Pour les pays riches comme pour les pays pauvres, ces stratégies peuvent conduire à une croissance du PIB plus durable. L'élimination du plomb dans l'essence a rapporté des milliards de dollars aux économies du monde entier, puisqu'une exposition moindre a montré des troubles cognitifs plus faibles et une productivité accrue. Aux États-Unis, les améliorations de la qualité de l'air ont rapporté 30 dollars pour chaque dollar investi, soit un rendement total de 1,5 mille milliards de dollars pour un investissement de 65 milliards de dollars depuis 1970.
La réduction de la pollution crée ainsi d'énormes débouchés pour stimuler la croissance économique, tandis que – fait plus important encore – elle permet en outre protéger la vie et la santé des personnes dans le monde. La Commission Lancet invite les gouvernements nationaux et municipaux, les bailleurs de fonds internationaux, les grandes fondations, les groupes de la société civile et les professionnels de santé à accorder au contrôle de la pollution une priorité beaucoup plus élevée qu'elle ne l'est à l'heure actuelle.

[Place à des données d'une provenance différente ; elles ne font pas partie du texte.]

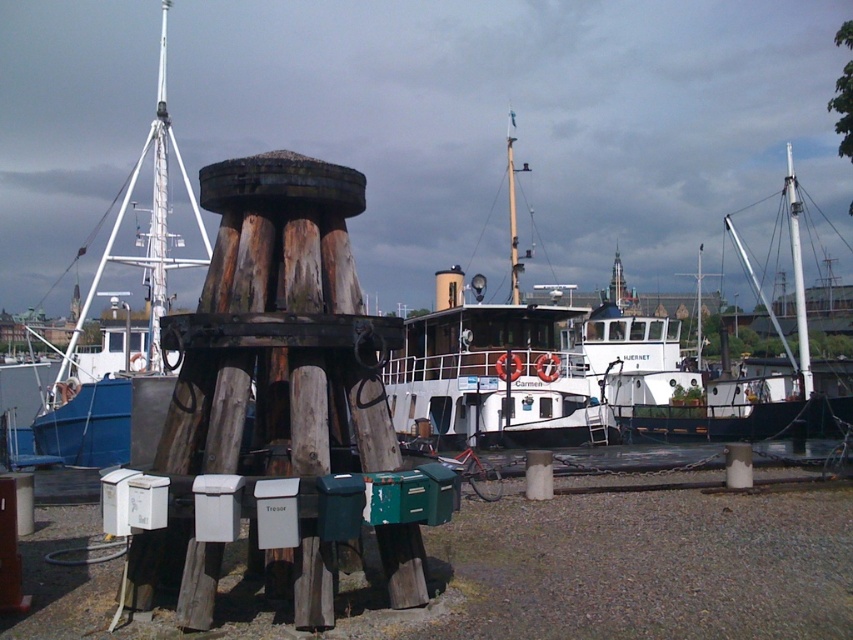
You are a dock worker who needs to secure both the white matte boat at center and the blue painted wood boat at left. Since you can only access one boat at a time, which boat should you secure first based on their current positions?

The white matte boat at center should be secured first because it is in front of the blue painted wood boat at left, making it more accessible.

You are a dock worker who needs to secure both the white matte boat at center and the white wooden boat at center to the bollard. Given that the rope you have is 8 meters long, will it be sufficient to tie both boats to the bollard without needing a longer rope?

The white matte boat at center is 8.40 meters from the white wooden boat at center. Since the rope is only 8 meters long, it is not long enough to secure both boats to the bollard as the distance between them exceeds the rope length.

You are standing at the wooden bollard in the foreground of the marina scene. Looking towards the blue painted wood boat at left, which is represented by the point at coordinates (126, 326), can you determine if the boat is positioned to the left or right of the bollard?

The blue painted wood boat at left is positioned to the left of the bollard as indicated by its coordinates at (126, 326).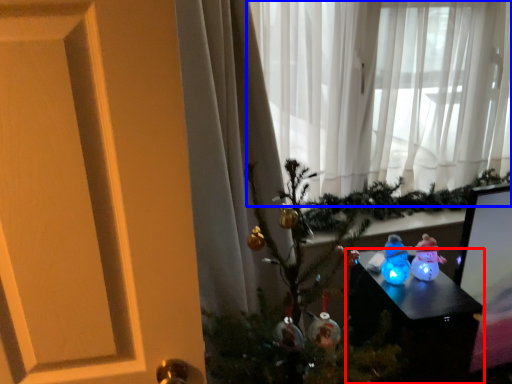
Question: Which object is closer to the camera taking this photo, furniture (highlighted by a red box) or curtain (highlighted by a blue box)?

Choices:
 (A) furniture
 (B) curtain

Answer: (A)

Cela exige une augmentation substantielle du financement alloué à la prévention de la pollution dans les pays à revenus faibles et intermédiaires, issue des budgets nationaux et de l'aide des donateurs. Ceci peut être réalisé à l'échelle internationale en étendant des programmes existants ou par la création de nouveaux fonds autonomes, analogues au Fonds mondial de lutte contre le sida, la tuberculose et le paludisme. Ces programmes devraient relancer et compléter les contributions nationales, tout en fournissant une assistance technique et un soutien à la recherche. Le financement international permettrait également de soutenir la création d'un « Observatoire de la pollution mondiale ».
Une lutte efficace contre la pollution signifie également d'incorporer des stratégies de prévention dans toute croissance et de développement futures, en reconnaissant que le succès est possible seulement si les sociétés changent leurs habitudes de production, de consommation et de transport. Les étapes clés consistent en cette matière à créer des incitations en vue d'une transition générale vers des sources d'énergie non polluantes ; à supprimer les subventions et les allègements fiscaux pour les pollueurs ; à récompenser la réutilisation, le recyclage et la réparation ; à remplacer les matières dangereuses par des substituts plus sûrs ; et à encourager à la fois les transports collectifs et actifs.
La transition vers des systèmes moins polluants ne sera pas facile et va se heurter à l'opposition féroce des groupes d'intérêts du monde entier. Mais comme le montre le rapport de la Commission Lancet, la transition vers une faible pollution est essentielle à la santé, au bien-être et à la prospérité de nos sociétés. Nous ne pouvons pas nous permettre d'oublier cette menace mondiale plus longtemps.